<<< Date Index >>>     <<< Thread Index >>>

[PATCH] $unknown_charset feature



Hello,

    When a mail has a MIME charset label unknown to iconv, Mutt displays
it in pass-thru mode, directly unconverted to screen, in the hope the
terminal will behave well. The result can be good, when mail and
terminal charset match, and in some rare other cases (some EUC-JP
terms can perfectly display ISO-2022-JP text). Or the result can be
ugly, like nearly anything on an UTF-8 term.

    User can override pass-thru mode with charset-hooks: He can alias
some unknown labels to known charsets, as example
"charset-hook ^x-unknown-8bit$ iso-8859-1".

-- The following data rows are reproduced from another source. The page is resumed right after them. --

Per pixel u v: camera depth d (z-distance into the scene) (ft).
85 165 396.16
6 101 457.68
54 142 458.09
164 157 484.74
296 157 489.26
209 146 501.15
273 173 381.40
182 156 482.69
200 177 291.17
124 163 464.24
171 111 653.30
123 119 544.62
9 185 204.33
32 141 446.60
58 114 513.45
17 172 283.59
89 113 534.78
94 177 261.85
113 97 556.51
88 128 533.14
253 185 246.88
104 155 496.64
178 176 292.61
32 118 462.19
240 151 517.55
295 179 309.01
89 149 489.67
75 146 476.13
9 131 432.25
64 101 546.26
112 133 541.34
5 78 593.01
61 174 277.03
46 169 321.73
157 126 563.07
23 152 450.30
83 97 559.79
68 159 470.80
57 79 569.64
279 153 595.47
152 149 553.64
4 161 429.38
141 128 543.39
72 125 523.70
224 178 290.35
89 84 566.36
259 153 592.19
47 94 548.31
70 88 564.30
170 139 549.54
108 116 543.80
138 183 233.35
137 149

    But there was unfortunately no way to match *all* unknown charsets.
The patch-1.5.12.ab.unknown_charset.1 implements this, via yet another
variable, $unknown_charset, to declare the charset replacing all unknown
labels. That's a fallback: Specific charset-hooks keep full precedence.

    Usage examples:

 -a) Display everything unknown as if it was Latin-1, working equally
well in any locale:

| set unknown_charset=iso-8859-1


 -b) Display "x-unknown-8bit" as Latin-1, but all other unknown labels
safely ?-masked as if it was US-Ascii.

| charset-hook ^x-unknown-8bit$ iso-8859-1
| set unknown_charset=us-ascii


 -c) Mask everything as Ascii, but open pass-thru holes only for
EUC-JP-MS (it's unknown by stock libiconv) and 2022-JP* variants (though
well known):

| charset-hook ^euc-JPms$ pass-thru
| charset-hook ^iso-2022-jp(-[1-3])?$ pass-thru
| set unknown_charset=us-ascii

    Note "pass-thru" is not a keyword, it could as well be spelled
"blah" or whatever non-charset.

 -d) Recreate the locale-dependant pass-thru mode, but safely masking
invalid characters, so that display layout cannot be completely garbled:

| set unknown_charset=$charset


    Spelling note: Pass-thru is the US for pass-through EN, right?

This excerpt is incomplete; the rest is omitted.